Image of an older ranger house at Ol Jogi.

All of the projects are overseen by Jamie and Anthony, the Workshop Manager. In addition, Ol Jogi has recently started constructing new houses for rangers at outposts, after Anthony reviewed the old houses (built in the 1980s) and concluded they are no longer structurally safe. Anthony and Jamie trialled a new concept for the construction of these buildings, built from sandbags and covered with a layer of cement. This means that the walls are thick enough to provide insulation from hot and cold, in addition to being sound-proof, bullet-proof, and structurally incredibly strong.

Image of new ranger house in Ol Jogi, Kenya

The first house, comprising of two rooms, a kitchen area, a shower, and gutters to collect rain water, has now been almost completely finished thanks to funding from our donors including Berlin Zoo, Tierpark Berlin and Hannover Zoo! The next house will be constructed from local stone, after which Jamie and Anthony will conduct a full cost-sensitivity analysis to evaluate what is the most efficient approach in this environment.

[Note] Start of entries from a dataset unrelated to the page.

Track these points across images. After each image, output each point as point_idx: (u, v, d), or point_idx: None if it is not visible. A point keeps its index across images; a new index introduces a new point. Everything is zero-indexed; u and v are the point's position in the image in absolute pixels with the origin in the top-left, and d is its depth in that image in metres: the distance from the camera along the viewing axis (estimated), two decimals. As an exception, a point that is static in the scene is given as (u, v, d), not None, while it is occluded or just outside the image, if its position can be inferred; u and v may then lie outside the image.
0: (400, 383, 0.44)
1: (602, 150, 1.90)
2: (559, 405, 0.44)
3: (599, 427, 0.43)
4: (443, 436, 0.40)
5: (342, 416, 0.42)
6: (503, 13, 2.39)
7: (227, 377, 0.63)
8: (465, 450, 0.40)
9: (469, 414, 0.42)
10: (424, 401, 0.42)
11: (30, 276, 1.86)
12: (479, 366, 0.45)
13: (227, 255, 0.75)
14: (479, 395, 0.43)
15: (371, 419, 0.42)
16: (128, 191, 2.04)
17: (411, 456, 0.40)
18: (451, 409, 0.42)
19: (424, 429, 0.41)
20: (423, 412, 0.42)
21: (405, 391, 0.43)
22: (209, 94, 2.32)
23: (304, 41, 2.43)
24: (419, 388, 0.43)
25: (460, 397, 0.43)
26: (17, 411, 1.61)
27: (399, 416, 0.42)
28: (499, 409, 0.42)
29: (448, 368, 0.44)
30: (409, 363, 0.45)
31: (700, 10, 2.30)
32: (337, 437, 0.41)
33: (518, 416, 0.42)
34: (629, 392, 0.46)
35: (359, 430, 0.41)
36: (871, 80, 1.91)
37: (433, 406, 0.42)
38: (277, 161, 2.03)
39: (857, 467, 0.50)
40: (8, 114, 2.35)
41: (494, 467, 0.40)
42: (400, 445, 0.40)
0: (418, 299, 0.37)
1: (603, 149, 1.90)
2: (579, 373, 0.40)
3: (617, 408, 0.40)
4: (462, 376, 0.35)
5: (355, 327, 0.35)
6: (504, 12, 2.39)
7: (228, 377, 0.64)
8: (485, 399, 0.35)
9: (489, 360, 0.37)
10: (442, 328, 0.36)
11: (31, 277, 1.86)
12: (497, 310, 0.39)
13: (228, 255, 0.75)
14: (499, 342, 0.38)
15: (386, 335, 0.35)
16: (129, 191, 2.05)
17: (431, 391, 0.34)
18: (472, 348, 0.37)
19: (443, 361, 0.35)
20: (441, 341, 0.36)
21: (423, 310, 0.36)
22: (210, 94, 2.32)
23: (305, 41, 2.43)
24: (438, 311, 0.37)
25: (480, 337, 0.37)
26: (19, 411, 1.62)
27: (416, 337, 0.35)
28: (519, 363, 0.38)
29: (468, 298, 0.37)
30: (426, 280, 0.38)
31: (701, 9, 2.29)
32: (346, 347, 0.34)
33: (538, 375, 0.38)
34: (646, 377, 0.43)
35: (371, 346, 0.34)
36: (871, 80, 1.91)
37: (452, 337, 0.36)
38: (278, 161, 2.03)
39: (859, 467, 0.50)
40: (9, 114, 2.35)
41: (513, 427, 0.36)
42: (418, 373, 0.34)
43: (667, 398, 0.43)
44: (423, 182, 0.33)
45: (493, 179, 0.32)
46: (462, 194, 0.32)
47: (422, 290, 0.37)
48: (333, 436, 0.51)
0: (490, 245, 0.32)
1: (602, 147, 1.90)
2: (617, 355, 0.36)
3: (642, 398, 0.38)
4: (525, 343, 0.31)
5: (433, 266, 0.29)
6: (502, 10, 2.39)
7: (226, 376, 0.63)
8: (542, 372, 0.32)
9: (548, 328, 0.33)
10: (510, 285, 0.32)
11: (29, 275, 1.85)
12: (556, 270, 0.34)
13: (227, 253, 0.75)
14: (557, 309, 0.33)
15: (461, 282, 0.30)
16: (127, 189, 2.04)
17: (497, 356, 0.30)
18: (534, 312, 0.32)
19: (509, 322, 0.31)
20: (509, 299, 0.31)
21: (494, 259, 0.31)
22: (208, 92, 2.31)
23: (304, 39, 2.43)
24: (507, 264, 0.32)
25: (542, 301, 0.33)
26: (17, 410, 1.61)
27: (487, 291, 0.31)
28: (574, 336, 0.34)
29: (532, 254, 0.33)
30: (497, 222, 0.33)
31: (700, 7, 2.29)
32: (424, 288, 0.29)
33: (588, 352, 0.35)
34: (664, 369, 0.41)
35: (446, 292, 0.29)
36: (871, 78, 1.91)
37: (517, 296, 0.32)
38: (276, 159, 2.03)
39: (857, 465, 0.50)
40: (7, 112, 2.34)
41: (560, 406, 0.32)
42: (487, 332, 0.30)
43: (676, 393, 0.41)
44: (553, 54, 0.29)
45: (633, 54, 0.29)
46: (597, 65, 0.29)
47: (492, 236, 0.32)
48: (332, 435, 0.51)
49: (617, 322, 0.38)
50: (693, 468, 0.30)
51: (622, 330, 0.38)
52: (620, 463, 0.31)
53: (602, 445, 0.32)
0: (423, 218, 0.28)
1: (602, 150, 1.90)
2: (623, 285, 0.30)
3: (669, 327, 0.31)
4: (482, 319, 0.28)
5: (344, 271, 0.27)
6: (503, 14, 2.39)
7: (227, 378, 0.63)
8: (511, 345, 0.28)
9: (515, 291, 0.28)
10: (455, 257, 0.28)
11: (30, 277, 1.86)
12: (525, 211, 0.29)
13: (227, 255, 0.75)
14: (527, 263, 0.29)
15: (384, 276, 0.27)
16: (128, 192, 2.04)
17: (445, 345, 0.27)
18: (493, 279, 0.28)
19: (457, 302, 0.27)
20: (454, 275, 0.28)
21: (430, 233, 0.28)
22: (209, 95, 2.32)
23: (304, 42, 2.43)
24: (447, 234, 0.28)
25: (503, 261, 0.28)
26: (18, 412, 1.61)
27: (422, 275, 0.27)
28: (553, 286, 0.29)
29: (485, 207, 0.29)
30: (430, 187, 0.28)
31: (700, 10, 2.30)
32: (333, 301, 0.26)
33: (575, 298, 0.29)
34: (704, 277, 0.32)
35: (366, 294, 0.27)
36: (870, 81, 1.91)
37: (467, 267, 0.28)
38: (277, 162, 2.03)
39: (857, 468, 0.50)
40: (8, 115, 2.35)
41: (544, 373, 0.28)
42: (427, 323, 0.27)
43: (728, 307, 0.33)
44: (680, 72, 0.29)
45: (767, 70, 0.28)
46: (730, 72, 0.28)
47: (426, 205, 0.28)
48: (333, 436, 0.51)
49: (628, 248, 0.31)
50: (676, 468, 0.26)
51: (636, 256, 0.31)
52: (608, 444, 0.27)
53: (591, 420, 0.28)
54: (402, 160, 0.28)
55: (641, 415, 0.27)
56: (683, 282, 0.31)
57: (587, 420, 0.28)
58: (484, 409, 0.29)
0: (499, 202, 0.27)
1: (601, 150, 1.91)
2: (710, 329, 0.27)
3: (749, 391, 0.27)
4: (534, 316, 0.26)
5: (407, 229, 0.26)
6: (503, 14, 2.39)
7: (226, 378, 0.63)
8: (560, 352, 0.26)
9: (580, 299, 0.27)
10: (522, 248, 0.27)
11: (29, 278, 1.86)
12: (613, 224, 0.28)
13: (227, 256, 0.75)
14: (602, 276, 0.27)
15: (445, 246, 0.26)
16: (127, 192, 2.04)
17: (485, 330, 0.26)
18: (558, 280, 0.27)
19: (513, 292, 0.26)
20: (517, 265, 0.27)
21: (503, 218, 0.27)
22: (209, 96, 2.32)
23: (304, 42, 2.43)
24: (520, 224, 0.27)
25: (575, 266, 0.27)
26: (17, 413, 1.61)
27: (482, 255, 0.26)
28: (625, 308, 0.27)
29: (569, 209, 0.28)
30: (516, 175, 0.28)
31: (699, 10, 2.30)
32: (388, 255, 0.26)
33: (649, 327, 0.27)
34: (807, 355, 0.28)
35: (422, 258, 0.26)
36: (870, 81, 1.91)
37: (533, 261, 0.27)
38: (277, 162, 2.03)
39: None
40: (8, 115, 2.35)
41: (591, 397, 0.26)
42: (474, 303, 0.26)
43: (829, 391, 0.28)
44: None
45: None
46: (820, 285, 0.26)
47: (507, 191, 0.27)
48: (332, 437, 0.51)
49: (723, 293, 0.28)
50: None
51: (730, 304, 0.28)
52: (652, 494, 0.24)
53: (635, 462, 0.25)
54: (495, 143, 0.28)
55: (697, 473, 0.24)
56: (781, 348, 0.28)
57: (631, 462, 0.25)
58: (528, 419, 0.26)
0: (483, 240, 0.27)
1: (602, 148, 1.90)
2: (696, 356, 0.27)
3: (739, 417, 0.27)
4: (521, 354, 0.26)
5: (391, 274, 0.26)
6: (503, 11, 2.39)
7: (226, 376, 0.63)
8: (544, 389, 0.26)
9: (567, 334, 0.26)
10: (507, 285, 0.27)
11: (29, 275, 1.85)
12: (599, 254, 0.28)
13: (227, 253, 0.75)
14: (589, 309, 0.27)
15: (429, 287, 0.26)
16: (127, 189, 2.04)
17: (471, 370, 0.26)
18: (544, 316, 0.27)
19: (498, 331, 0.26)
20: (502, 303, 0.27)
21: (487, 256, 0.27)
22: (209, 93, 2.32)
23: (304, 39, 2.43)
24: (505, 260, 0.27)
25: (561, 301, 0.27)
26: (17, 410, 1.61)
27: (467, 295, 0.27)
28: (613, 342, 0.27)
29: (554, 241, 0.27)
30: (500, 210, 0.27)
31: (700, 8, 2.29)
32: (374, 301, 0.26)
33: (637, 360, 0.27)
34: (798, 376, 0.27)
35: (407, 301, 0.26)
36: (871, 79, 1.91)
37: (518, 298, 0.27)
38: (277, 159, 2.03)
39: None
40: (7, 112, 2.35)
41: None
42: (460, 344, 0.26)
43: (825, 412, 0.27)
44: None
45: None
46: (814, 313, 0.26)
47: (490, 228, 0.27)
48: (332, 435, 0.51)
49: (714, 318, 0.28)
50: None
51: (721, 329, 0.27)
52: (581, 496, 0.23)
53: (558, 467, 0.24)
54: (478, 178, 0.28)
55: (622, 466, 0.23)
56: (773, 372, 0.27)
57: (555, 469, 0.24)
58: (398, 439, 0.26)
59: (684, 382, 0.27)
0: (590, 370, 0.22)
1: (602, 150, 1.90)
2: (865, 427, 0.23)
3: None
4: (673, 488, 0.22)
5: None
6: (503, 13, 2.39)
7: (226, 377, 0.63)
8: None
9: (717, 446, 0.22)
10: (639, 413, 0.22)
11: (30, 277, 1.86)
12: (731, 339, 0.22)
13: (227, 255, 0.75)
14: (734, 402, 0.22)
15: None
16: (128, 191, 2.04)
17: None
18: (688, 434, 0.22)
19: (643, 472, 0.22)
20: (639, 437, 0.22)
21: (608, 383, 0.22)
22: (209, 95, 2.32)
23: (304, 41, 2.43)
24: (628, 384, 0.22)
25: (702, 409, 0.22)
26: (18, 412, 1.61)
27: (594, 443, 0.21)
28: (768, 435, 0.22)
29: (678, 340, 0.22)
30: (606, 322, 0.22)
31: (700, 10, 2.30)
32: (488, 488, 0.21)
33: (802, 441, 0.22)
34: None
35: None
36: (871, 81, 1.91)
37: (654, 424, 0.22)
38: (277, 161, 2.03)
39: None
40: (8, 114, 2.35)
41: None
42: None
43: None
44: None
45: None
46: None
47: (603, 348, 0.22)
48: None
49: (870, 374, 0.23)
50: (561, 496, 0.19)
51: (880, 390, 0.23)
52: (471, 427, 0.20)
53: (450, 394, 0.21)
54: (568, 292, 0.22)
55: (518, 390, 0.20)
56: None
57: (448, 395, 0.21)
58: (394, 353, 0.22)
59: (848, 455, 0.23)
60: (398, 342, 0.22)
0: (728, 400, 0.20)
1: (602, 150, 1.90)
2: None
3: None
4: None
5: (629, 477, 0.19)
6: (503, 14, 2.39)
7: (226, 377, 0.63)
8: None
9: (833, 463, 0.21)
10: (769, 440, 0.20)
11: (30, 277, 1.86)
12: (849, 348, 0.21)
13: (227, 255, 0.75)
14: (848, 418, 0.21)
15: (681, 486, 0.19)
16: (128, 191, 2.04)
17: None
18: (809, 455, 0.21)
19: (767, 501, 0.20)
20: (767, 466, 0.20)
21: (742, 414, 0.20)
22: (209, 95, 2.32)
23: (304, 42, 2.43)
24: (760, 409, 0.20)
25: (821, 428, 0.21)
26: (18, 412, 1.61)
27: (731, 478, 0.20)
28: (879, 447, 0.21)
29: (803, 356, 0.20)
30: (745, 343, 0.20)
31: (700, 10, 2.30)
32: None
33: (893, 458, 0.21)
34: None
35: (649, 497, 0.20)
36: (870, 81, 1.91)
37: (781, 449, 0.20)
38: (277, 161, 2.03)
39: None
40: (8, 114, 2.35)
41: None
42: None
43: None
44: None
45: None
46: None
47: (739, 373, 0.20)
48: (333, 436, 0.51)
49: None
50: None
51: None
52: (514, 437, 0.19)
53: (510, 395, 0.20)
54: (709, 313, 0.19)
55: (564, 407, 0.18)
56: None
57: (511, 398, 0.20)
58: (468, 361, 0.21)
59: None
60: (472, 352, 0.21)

The new ranger houses will provide a comfortable and safe place for rangers to rest between their patrols, helping to provide a much-needed morale-boost to rangers protecting rhinos at Ol Jogi.

While these projects might seem quite basic, all of them contribute to maintaining high levels of security and protection of rhinos at Ol Jogi, as well as keeping the staff motivated to do their job safely and happily.